حَدَّثَنَا عَلِيُّ بْنُ مُحَمَّدٍ سَنَةَ إِحْدَى وَثَلَاثِيْنَ وَمِائَتَيْنِ حَدَّثَنَا وَكِيْعٌ فِيْ سَنَةِ خَمْسٍ وَتِسْعِيْنَ وَمِائَةٍ قَالَ حَدَّثَنَا سُفْيَانُ فِيْ مَجْلِسِ الْأَعْمَشِ مُنْذُ خَمْسِيْنَ سَنَةً حَدَّثَنَا عَمْرُو بْنُ مُرَّةَ الْجَمَلِيُّ فِيْ زَمَنِ خَالِدٍ عَنْ عَبْدِ اللهِ بْنِ الْحَارِثِ الْمُكَتِّبِ عَنْ قَيْسِ بْنِ طَلْقٍ الْحَنَفِيِّ عَنْ ابْنِ عَبَّاسٍ أَنَّ النَّبِيَّ صَلَّى اللهُ عَلَيْهِ وَسَلَّمَ كَانَ يَقُوْلُ فِيْ دُعَائِهِ رَبِّ أَعِنِّيْ وَلَا تُعِنْ عَلَيَّ وَانْصُرْنِيْ وَلَا تَنْصُرْ عَلَيَّ وَامْكُرْ لِيْ وَلَا تَمْكُرْ عَلَيَّ وَاهْدِنِيْ وَيَسِّرْ الْهُدَى لِيْ وَانْصُرْنِيْ عَلَى مَنْ بَغَى عَلَيَّ رَبِّ اجْعَلْنِيْ لَكَ شَكَّارًا لَكَ ذَكَّارًا لَكَ رَهَّابًا لَكَ مُطِيْعًا إِلَيْكَ مُخْبِتًا إِلَيْكَ أَوَّاهًا مُنِيبًا رَبِّ تَقَبَّلْ تَوْبَتِيْ وَاغْسِلْ حَوْبَتِيْ وَأَجِبْ دَعْوَتِيْ وَاهْدِ قَلْبِيْ وَسَدِّدْ لِسَانِيْ وَثَبِّتْ حُجَّتِيْ وَاسْلُلْ سَخِيْمَةَ قَلْبِيْ قَالَ أَبُوْ الْحَسَنِ الطَّنَافِسِيُّ قُلْتُ لِوَكِيْعٍ أَقُوْلُهُ فِيْ قُنُوْتِ الْوِتْرِ قَالَ نَعَمْ * رواه سنن إبن ماجه الألباني صحيح
 
Sesungguhnya Nabi berdoa dalam Qunut Sholat witir:

رَبِّ أَعِنِّيْ وَلَا تُعِنْ عَلَيَّ وَانْصُرْنِيْ وَلَا تَنْصُرْ عَلَيَّ وَامْكُرْ لِيْ وَلَا تَمْكُرْ عَلَيَّ وَاهْدِنِيْ وَيَسِّرْ الْهُدَى لِيْ وَانْصُرْنِيْ عَلَى مَنْ بَغَى عَلَيَّ رَبِّ اجْعَلْنِيْ لَكَ شَكَّارًا لَكَ ذَكَّارًا لَكَ رَهَّابًا لَكَ مُطِيْعًا إِلَيْكَ مُخْبِتًا إِلَيْكَ أَوَّاهًا مُنِيبًا رَبِّ تَقَبَّلْ تَوْبَتِيْ وَاغْسِلْ حَوْبَتِيْ وَأَجِبْ دَعْوَتِيْ وَاهْدِ قَلْبِيْ وَسَدِّدْ لِسَانِيْ وَثَبِّتْ حُجَّتِيْ وَاسْلُلْ سَخِيْمَةَ قَلْبِيْ
 
, Abu Khasan berkata: Aku berkata kepada waqik: Apakah saya didalam mengamalkan Qunut itu dalam Sholat witir,,,? Waqik berkata,"Iya". ( HR. Sunan Ibnu Majah)

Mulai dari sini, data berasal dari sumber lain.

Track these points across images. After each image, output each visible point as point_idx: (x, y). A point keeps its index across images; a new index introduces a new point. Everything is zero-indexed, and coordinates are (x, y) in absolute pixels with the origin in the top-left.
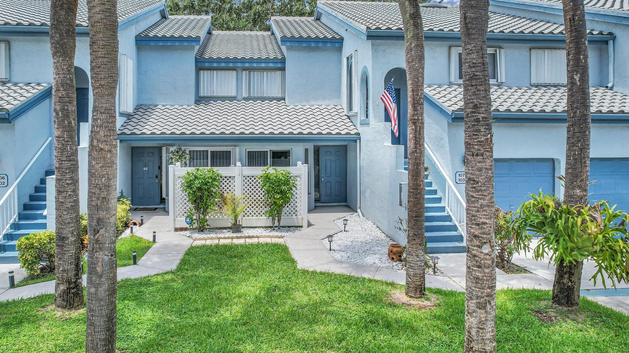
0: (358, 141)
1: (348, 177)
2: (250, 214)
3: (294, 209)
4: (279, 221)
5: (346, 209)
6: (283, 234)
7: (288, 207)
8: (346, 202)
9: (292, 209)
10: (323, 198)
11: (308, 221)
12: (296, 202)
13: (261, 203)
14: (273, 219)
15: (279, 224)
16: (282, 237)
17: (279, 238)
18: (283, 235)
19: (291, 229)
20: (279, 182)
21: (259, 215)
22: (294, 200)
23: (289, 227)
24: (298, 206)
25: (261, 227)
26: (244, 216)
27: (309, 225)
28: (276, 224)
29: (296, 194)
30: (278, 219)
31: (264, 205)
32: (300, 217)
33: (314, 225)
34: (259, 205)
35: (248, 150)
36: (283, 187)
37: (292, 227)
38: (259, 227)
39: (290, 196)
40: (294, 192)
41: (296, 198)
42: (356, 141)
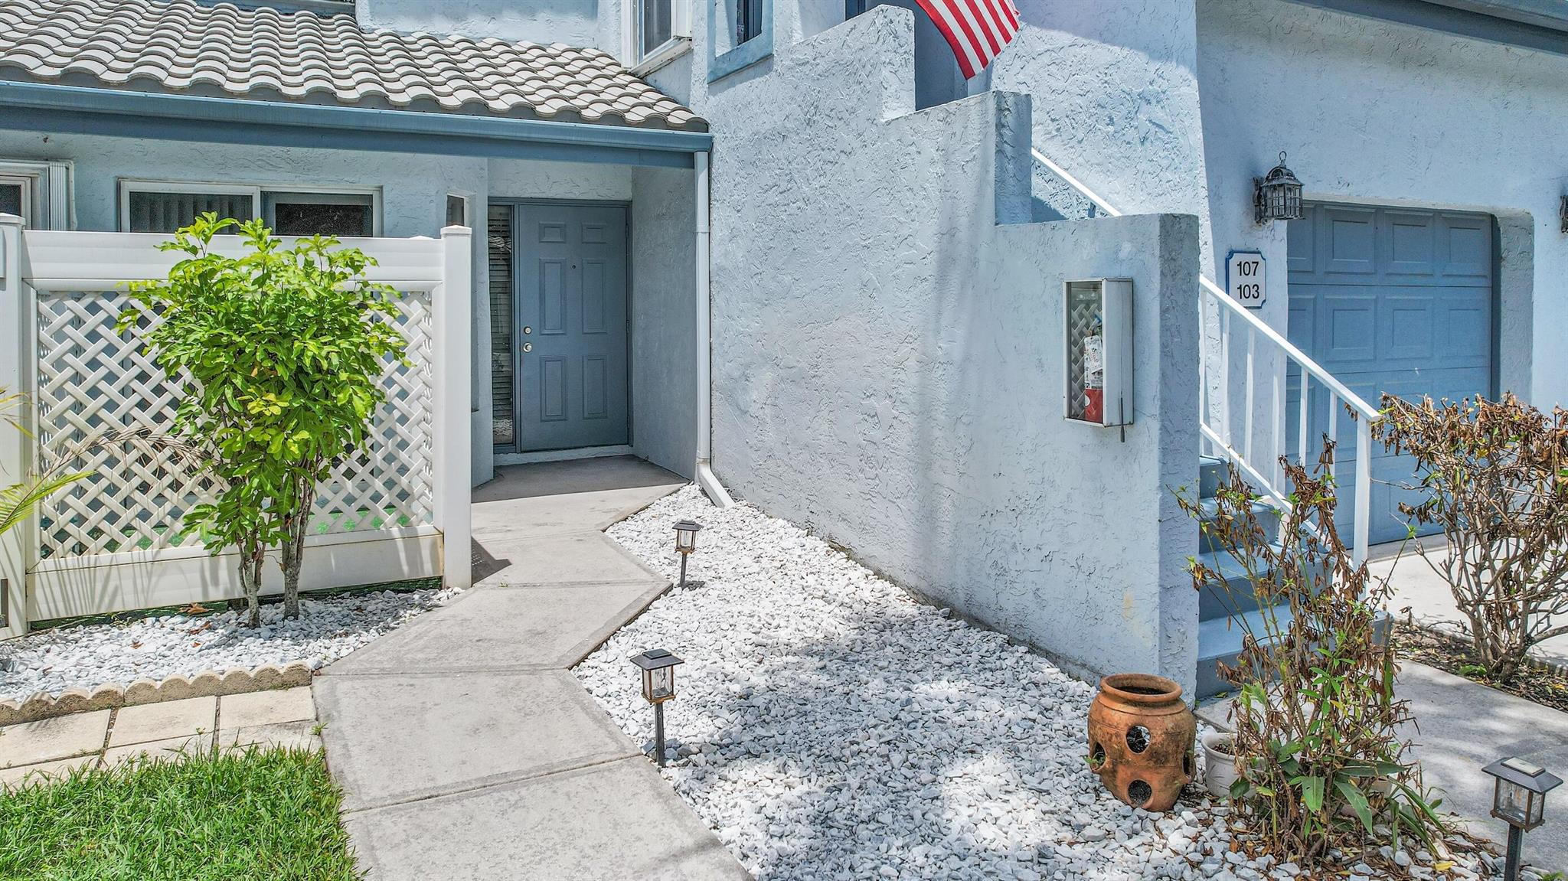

دحَدَّثَنَا عَبْدُ الرَّازَّقِ أَخْبَرَنَا مَعْمَرٌ قَالَ أَخْبَرَنِيْ عَاصِمُ بْنُ سُلَيْمَانَ عَنْ أَنَسِ بْنِ مَالِكٍ قَالَ مَا رَأَيْتُ رَسُولَ اللهِ صَلَّى اللهُ عَلَيْهِ وَسَلَّمَ وَجَدَ عَلَى شَيْءٍ قَطُّ مَا وَجَدَ عَلَى أَصْحَابِ بِئْرِ مَعُونَةَ أَصْحَابِ سَرِيَّةِ الْمُنْذِرِ بْنِ عَمْرٍو فَمَكَثَ شَهْرًا يَدْعُو عَلَى الَّذِيْنَ أَصَابُوْهُمْ فِيْ قُنُوْتِ صَلَاةِ الْغَدَاةِ يَدْعُو عَلَى رِعْلٍ وَذَكْوَانَ وَعُصَيَّةَ وَلِحْيَانَ وَهُمْ مِنْ بَنِيْ سُلَيْمٍ * رواه مسند أحم
 
Anas bin Malik berkata: Saya tidak pernah melihat Nabi sama sekali seperti yang saya jumpai terhadap Nabi kepada Ashkhabi bikri Mauunah yaitu Ashkhabi Sariyati Al mundir bin Ammer, Nabi tinggal disana selama satu bulan untuk mendoakan berat kepada mereka pada Qunut Sholat Shubuh, yaitu Nabi mendoakan berat pada Ri’lin, Da’wan, Ushoiyah, Lihyan yang mana mereka dari golongan Bani Sulaim. (HR. Musnad Ahmad)

Dengan memahami, melihat, dan di cermati dengan seksama, bahwa ketiga dalil diatas Intinya menerangkan, menjelaskan, dan menunjukkan bahwa:
  1. Qunut itu diamalkan disetiap Sholat witir.
  2. Qunut itu diamalkan disaat kita dalam posisi dlorurot/dalam bahaya.
  3. Nabi mengamalkan Qunut dalam Sholat Shubuh hanya satu bulan itu saja dan selanjutnya Nabi sudah tidak pernah lagi mengamalkannya lagi dan disamping itu posisi Nabi memang benar-benar dalam keadaan bahaya/dorurot.
Maka dari itu dengan penjelasan diatas berarti intinya Qunut hanya diamalkan dalam sholat witir dan itupun juga kalau kita dalam posisi dlorurot atau dalam keadaan bahaya.